A Senate bill allows parents to use voucher dollars for transportation to get kids to schools that are not nearby.

PHOENIX — A dispute over funding to administer the state’s voucher program may be spilling over into court.

A notice of claim, the legal precursor to litigation, was filed Thursday against the Arizona Department of Education by two conservative legal organizations on behalf of a parent.

The parent says she was not provided the funding she was promised for her son for the second quarter of the year.

According to attorneys for the Liberty Justice Center and the Goldwater Institute, state officials told the woman, identified only as K.K., they would not provide the cash unless receipts for what was spent in the prior quarter were submitted and approved.

“ADE has failed, however, to ensure it has adequate staff and procedures to ensure the timely review and expense reports,” the claim states. “As a result, families like K.K’s have not received their second quarter funding through no fault of their own.”

That, the attorneys say, is a breach of the state’s contract with the woman.

Arizona Department of Education spokesman Richie Taylor said this claim “is baseless. No merit.”

“They were funded a week before we received this lawsuit claim,” he said, though he acknowledged that came after the deadline.

“The reason she was delayed is she submitted an expense report incorrectly,” Taylor said. “We had to reject it and then we worked with her to get it approved.”

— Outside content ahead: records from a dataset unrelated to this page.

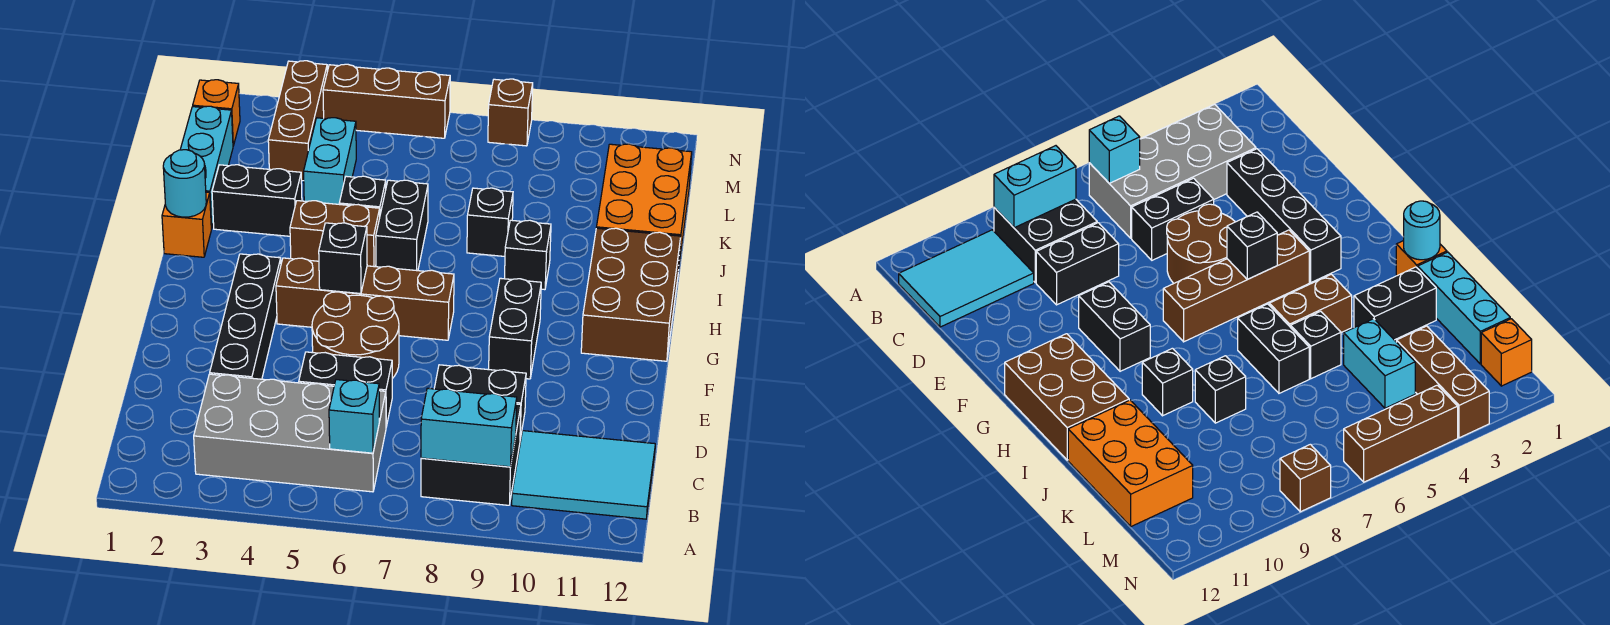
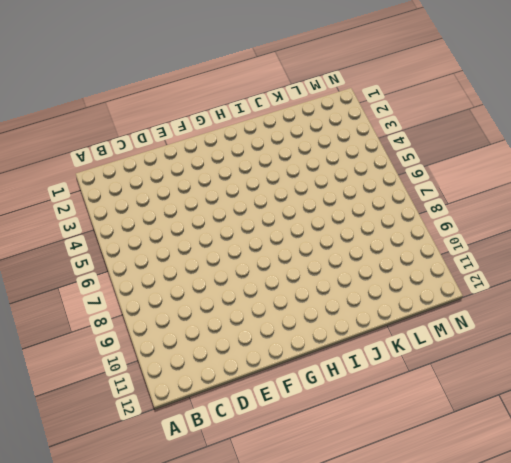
none -> grey 2x4 brick [194,374,386,492]
none -> black 2x2 brick [421,404,521,505]
none -> cyan 2x3 tile [512,431,655,519]

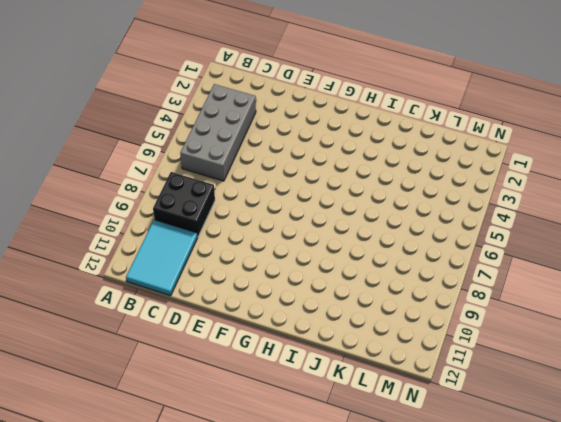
none -> black 1x4 brick [210,254,281,379]
none -> black 1x2 brick [299,352,392,427]
none -> black 1x2 brick [434,365,526,439]

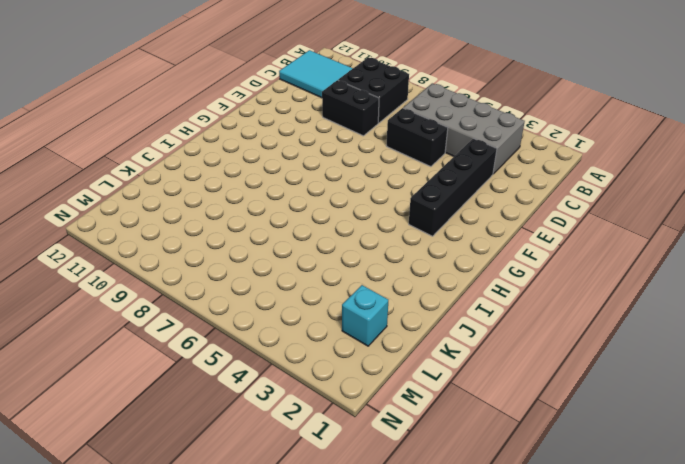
cyan 1x1 brick [342,285,388,346] -> cyan 1x1 brick moved to [329,380,379,453]
none -> brown 2x2 round brick [312,292,399,379]
none -> black 1x2 brick [489,278,541,379]
none -> brown 1x4 brick [276,258,454,340]

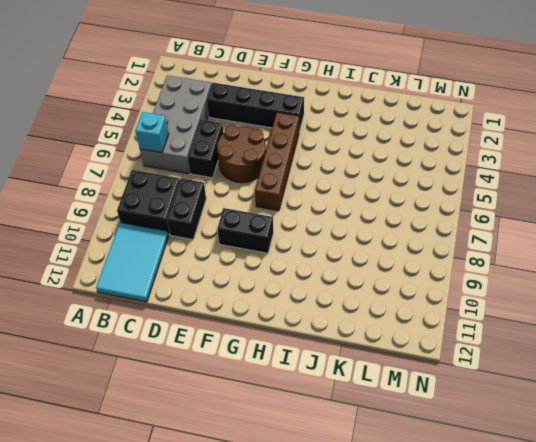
none -> brown 2x3 brick [581,228,681,361]
none -> orange 1x1 brick [162,192,211,257]
none -> brown 1x2 brick [290,201,380,267]

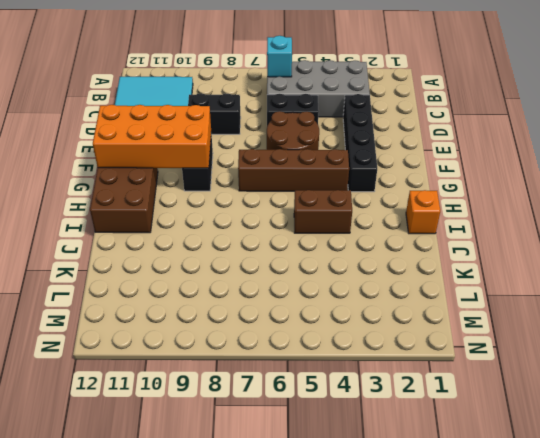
orange 2x4 brick [93,105,211,168] -> none
none -> black 2x2 brick [421,404,521,505]
none -> black 1x2 brick [376,180,428,271]
none -> black 1x1 brick [505,220,551,290]

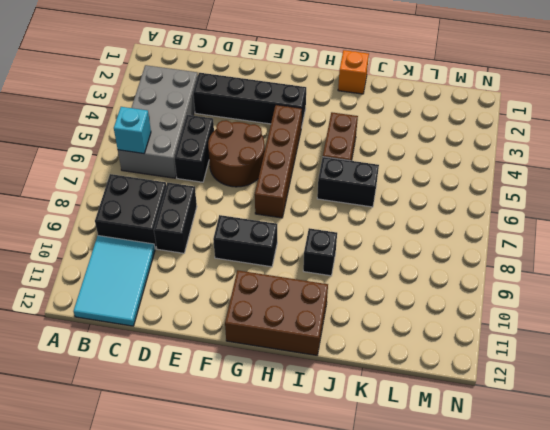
none -> cyan 1x3 brick [180,106,233,229]
none -> black 1x2 brick [212,165,302,236]
none -> black 1x1 brick [339,176,386,214]

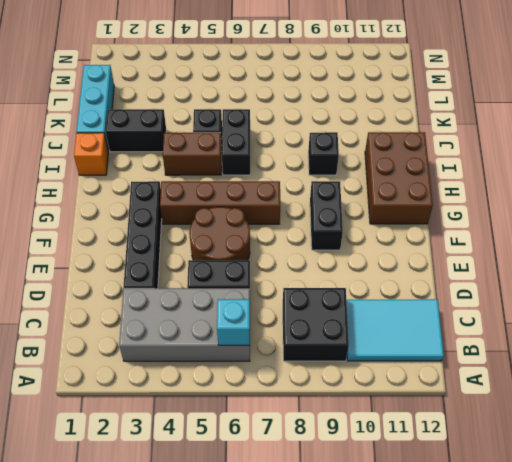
none -> black 1x2 brick [434,365,526,439]
none -> black 1x1 brick [467,188,513,256]
none -> orange 2x3 brick [596,144,692,271]

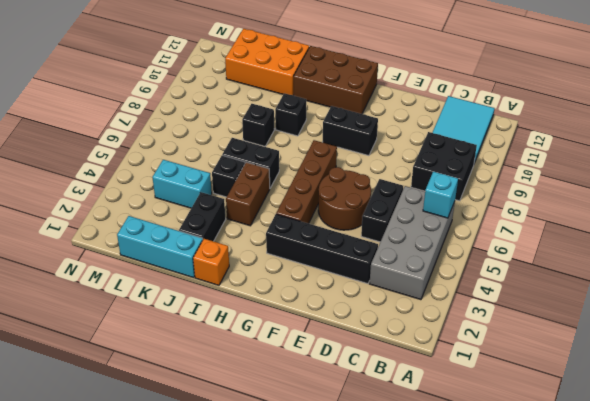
none -> black 1x2 brick [434,365,526,439]
none -> brown 1x3 brick [268,61,327,181]
none -> orange 1x1 brick [193,80,240,146]

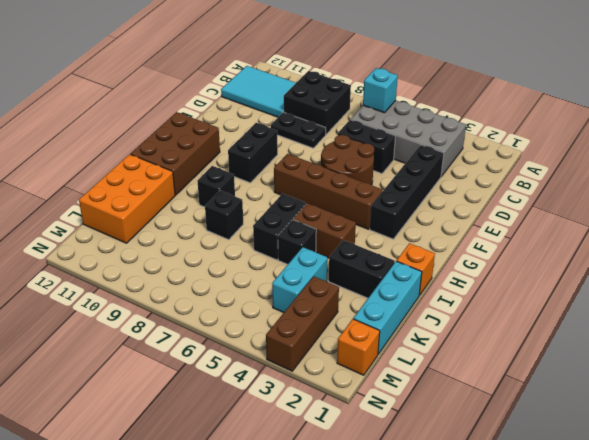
black 1x2 plate [271,112,326,148] -> black 1x2 brick [434,365,526,439]
none -> brown 1x3 brick [323,64,450,138]
none -> brown 1x1 brick [488,79,533,146]
none -> cyan 1x2 brick [421,388,517,467]

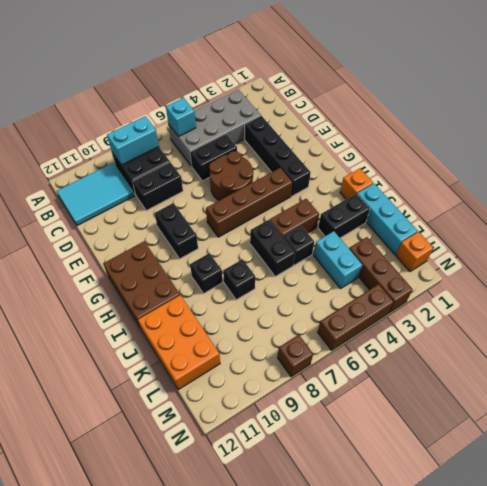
none -> black 1x1 brick [319,223,367,294]
none -> cyan 1x1 round brick [163,150,206,217]

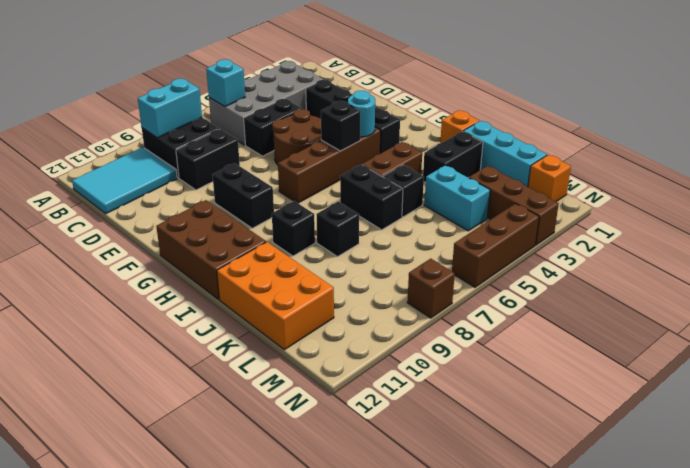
cyan 1x1 round brick [348,91,375,137] -> cyan 1x1 round brick moved to [163,150,206,217]

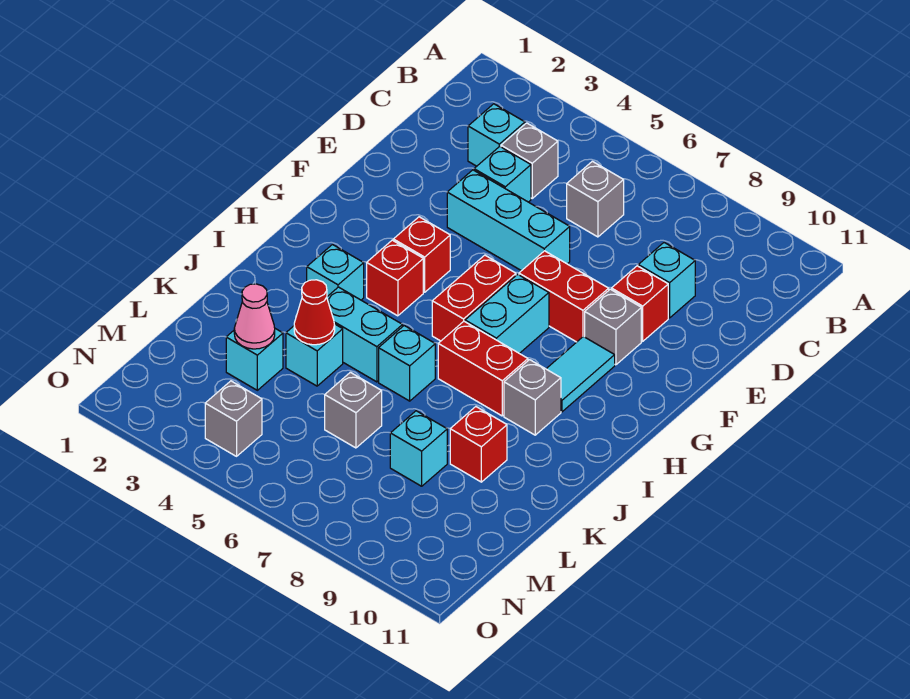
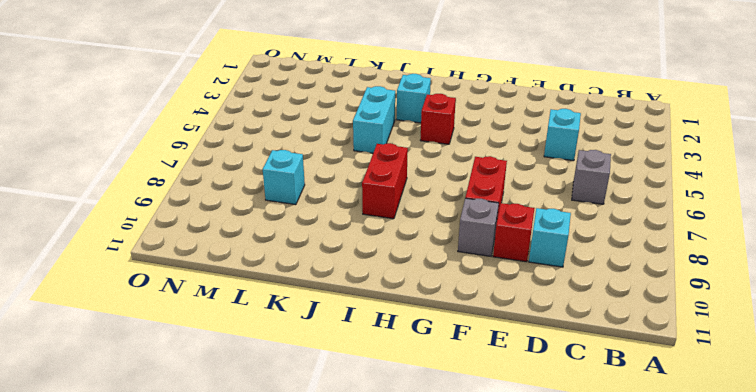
none -> cyan 1x1 brick [468,104,525,166]
none -> grey 1x1 brick [501,123,558,198]
none -> cyan 1x3 brick [447,170,570,271]

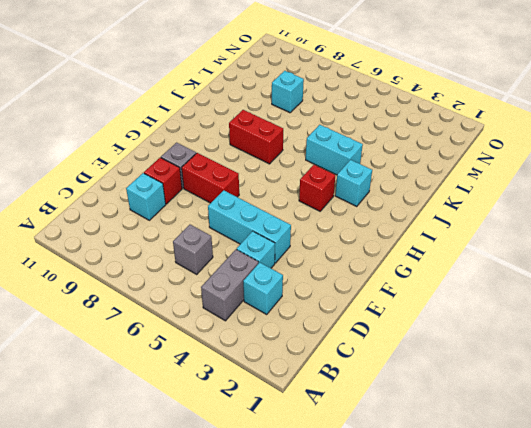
grey 1x2 brick [201,249,258,321] -> grey 1x1 brick [501,123,558,198]
none -> red 1x1 brick [393,217,450,292]
none -> red 1x2 brick [432,255,516,341]
none -> cyan 1x2 brick [465,274,549,353]

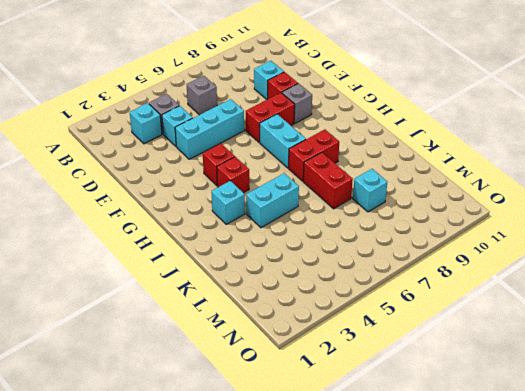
red 1x2 brick [303,152,353,209] -> red 1x2 brick moved to [432,255,516,341]
none -> cyan 1x2 tile [547,337,615,412]
none -> grey 1x1 brick [504,360,561,435]
none -> cyan 1x1 brick [379,326,435,401]

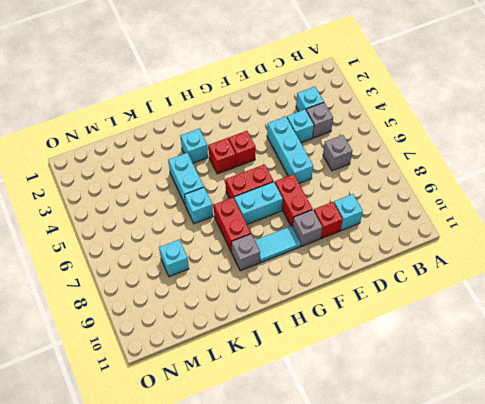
none -> cyan 1x1 brick [286,324,343,386]
none -> red 1x1 brick [450,407,507,482]
none -> cyan 1x1 brick [226,329,283,390]

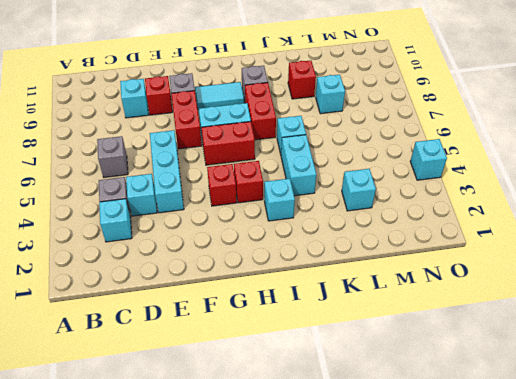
cyan 1x1 brick [410,139,447,180] -> cyan 1x1 brick moved to [286,324,343,386]
none -> grey 1x1 brick [325,372,382,448]
none -> grey 1x1 brick [205,381,262,456]
none -> red 1x1 cone [294,280,335,345]

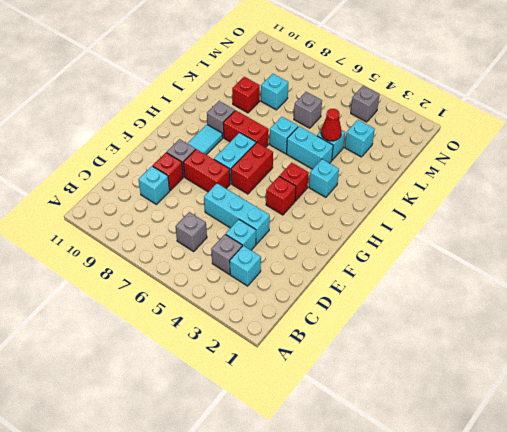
none -> pink 1x1 cone [234,284,275,349]

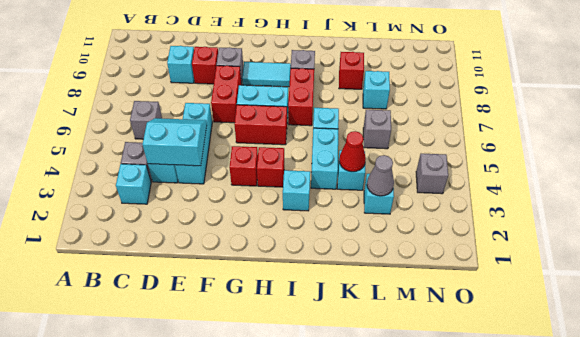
cyan 2x2 slope [143,118,207,166] -> none
grey 1x1 cone [367,155,394,196] -> pink 1x1 cone [234,284,275,349]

Daniel Suhr of the Liberty Justice Center said the fact remains that the woman, who home schools her child, did not get the money she needed on time. That resulted in her being unable to pay a music tutor as well as the curriculum subscriptions she needed.

Complicating matters, the claim states, is that Arizona law requires any eligible expenses to be paid strictly from the state-issued debit card. That means parents who use their own dollars to keep the services coming while they await new state funding for the card cannot get reimbursed.

As to any errors in the request for funding, Suhr said the Department of Education has insufficient staff to work with parents and get them corrected, if necessary, long before the payment is due.

“Unfortunately, what’s happened both for this family and for dozens of families is they submitted their receipts on time but the department did not follow through on its end of the bargain,” he said.

Taylor acknowledged the Department of Education has been running behind in processing applications for vouchers, formally known as empowerment scholarship accounts, as well as in auditing the spending reports.

He said the blame lies with the fact that the Legislature has not given the department sufficient money to do the job.

State schools chief Kathy Hoffman is asking for the full $4.4 million for the coming year that she says is supposed to be provided.

State lawmakers first approved the voucher program in 2011, providing state dollars to eligible parents who send their children to private and parochial schools. But it also is available to parents who hire tutors to supplement private schooling, as well as those who choose to home school their children, with dollars available for education-related expenses.

About 6,500 students now get vouchers. The base amount is about $5,400, though students with special needs can get funding at much higher levels.

Taylor said home-schooling parents have lots of variables and different expenses every month. “They are more complex and require more time to go through to check for compliance,” especially to ensure that the expenditures are for items that the law says can be covered.